7.5. We can process personal data for these purposes without data subjects’ knowledge or consent. We will not use personal data for an unrelated purpose without telling data subjects about it and the legal basis that we intend to rely on for processing it.
7.6. If data subjects choose not to provide us with certain personal data, they should be aware we may not be able to carry out certain parts of the contract between us. For example, if data subjects do not provide us with bank account details, we may not be able to pay them. It might also stop us from complying with certain legal obligations and duties which we have such as to pay the right amount of tax to HMRC or to make reasonable adjustments in relation to any disability data subjects may suffer from.
7.7. Positive Pedals may share personal data with other organisations, companies, contractors, agents and/or similar to fulfil obligations under contract with data subjects or for legitimate interests. Such interests may include but are not limited to:
7.7.1. Payroll or other HR purposes
7.7.2. Insurance purposes
7.7.3. Disclosure Scotland/PVG checks
7.7.4. Employment Tribunals
7.7.5. Other services which may require services, advice, information or similar from other organisations or individuals.

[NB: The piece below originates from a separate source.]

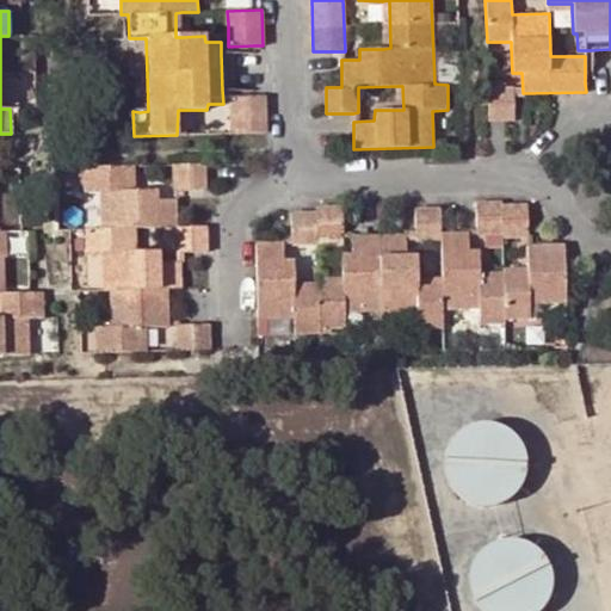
[(140,75),(140,112),(148,111),(146,38),(129,38),(131,75),(140,75)]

7.8. We require those companies, organisations, individuals or similar to keep data subjects’ personal data confidential and secure and to protect it in accordance with the law and our policies. They are only permitted to process data for the lawful purpose for which it has been shared and in accordance with our instructions.
8. Any deliberate or negligent breach of this policy may result in disciplinary action being taken.
9. It is a criminal offence to conceal or destroy personal data which is part of a subject access request. This conduct could amount to gross misconduct under our disciplinary procedure, which could result in dismissal.
10. The same principles apply to those working in our physical premises and/or other locations (i.e. homeworkers).
11. Other laws and regulations may apply.